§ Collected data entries
──────────

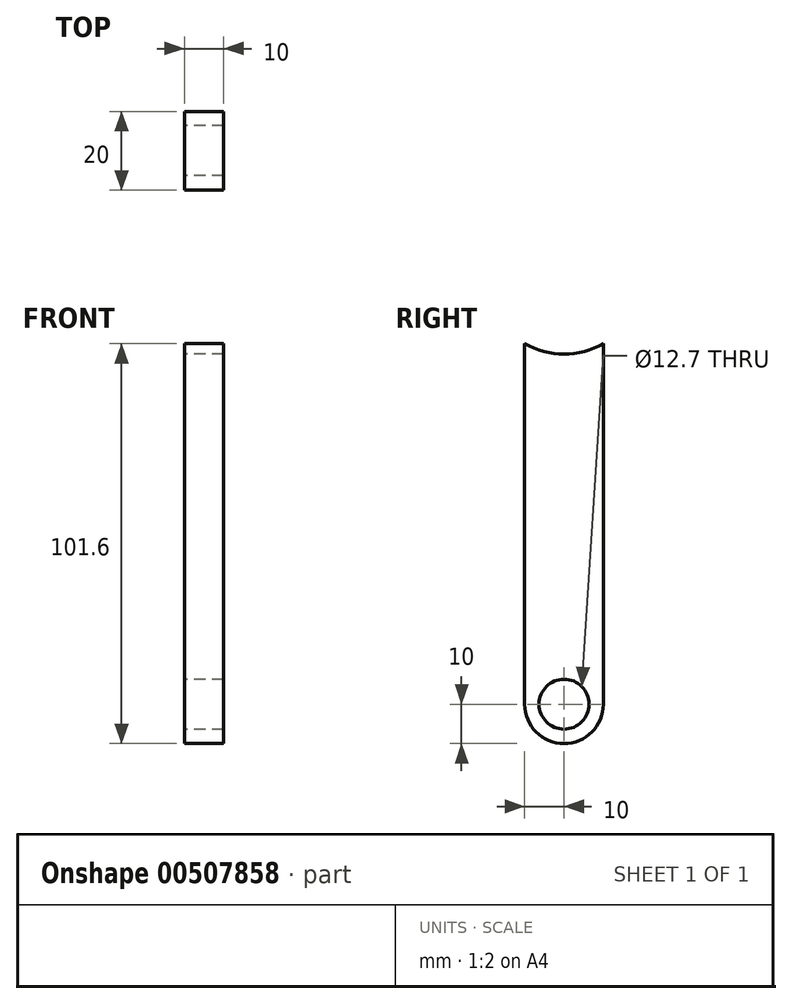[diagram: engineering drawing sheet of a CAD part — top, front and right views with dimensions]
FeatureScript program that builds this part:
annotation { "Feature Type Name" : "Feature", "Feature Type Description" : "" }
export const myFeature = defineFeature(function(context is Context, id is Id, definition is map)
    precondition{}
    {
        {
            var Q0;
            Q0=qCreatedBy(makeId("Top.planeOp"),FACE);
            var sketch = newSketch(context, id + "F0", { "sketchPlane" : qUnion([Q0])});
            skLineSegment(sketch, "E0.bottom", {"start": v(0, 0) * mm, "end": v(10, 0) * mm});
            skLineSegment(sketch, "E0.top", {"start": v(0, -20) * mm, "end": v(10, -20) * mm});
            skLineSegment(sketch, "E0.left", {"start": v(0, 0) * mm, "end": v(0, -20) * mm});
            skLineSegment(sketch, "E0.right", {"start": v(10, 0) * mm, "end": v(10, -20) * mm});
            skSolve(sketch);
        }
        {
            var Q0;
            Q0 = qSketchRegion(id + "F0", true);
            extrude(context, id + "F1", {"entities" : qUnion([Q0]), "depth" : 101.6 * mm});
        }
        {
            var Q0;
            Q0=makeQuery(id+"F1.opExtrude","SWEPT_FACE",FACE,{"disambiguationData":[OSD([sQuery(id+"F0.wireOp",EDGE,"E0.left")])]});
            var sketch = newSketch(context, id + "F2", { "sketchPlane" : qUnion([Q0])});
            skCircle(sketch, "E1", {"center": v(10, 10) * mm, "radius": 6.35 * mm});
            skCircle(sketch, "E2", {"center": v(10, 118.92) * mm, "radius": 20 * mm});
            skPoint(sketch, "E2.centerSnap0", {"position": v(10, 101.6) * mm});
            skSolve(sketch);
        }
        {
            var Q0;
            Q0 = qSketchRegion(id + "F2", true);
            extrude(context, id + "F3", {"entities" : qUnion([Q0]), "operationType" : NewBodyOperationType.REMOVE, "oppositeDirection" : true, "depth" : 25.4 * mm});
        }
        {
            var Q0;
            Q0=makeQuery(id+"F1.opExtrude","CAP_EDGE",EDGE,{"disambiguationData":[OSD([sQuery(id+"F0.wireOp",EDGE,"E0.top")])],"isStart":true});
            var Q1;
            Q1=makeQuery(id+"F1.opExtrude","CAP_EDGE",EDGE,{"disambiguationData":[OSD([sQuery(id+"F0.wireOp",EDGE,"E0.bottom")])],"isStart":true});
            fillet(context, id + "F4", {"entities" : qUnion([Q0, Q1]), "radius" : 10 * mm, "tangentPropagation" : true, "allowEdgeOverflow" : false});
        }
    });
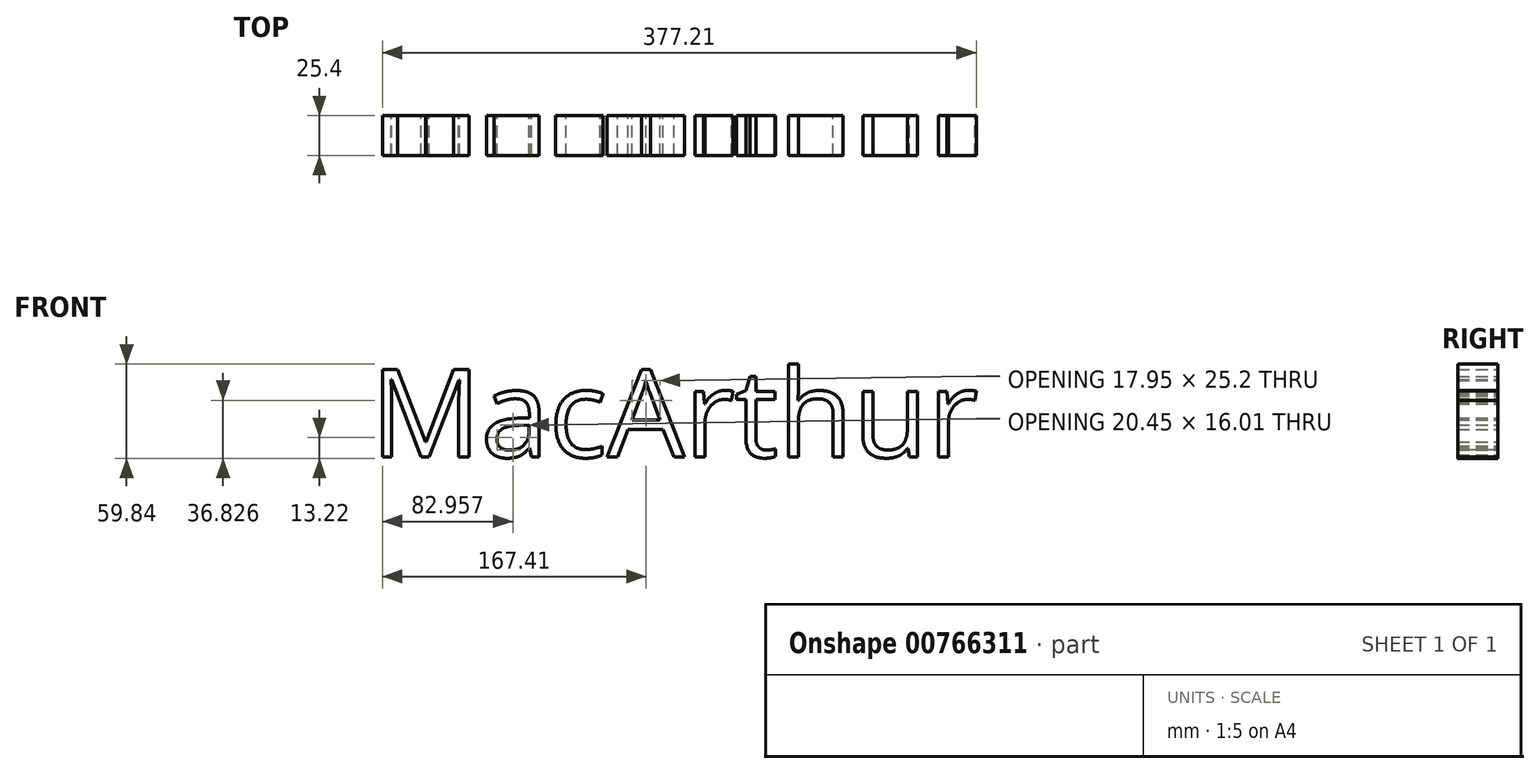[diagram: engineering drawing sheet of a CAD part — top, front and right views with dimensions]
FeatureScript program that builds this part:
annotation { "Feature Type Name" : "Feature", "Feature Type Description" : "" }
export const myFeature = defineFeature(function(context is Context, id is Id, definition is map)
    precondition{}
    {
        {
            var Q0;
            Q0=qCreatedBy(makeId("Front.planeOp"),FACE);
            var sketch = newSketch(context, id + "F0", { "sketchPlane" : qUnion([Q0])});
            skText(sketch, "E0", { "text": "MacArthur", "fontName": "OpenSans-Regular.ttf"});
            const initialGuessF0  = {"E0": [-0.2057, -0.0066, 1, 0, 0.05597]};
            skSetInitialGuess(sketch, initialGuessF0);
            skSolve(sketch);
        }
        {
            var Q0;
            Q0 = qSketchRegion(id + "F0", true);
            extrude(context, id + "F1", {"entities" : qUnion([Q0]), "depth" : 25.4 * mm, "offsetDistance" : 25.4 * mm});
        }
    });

──────────

§ Brief
Identify each line in the data that contains the string "qCreatedBy" and reproduce those lines in full.

§ Reply
            Q0=qCreatedBy(makeId("Top.planeOp"),FACE);
            Q0=qCreatedBy(makeId("Front.planeOp"),FACE);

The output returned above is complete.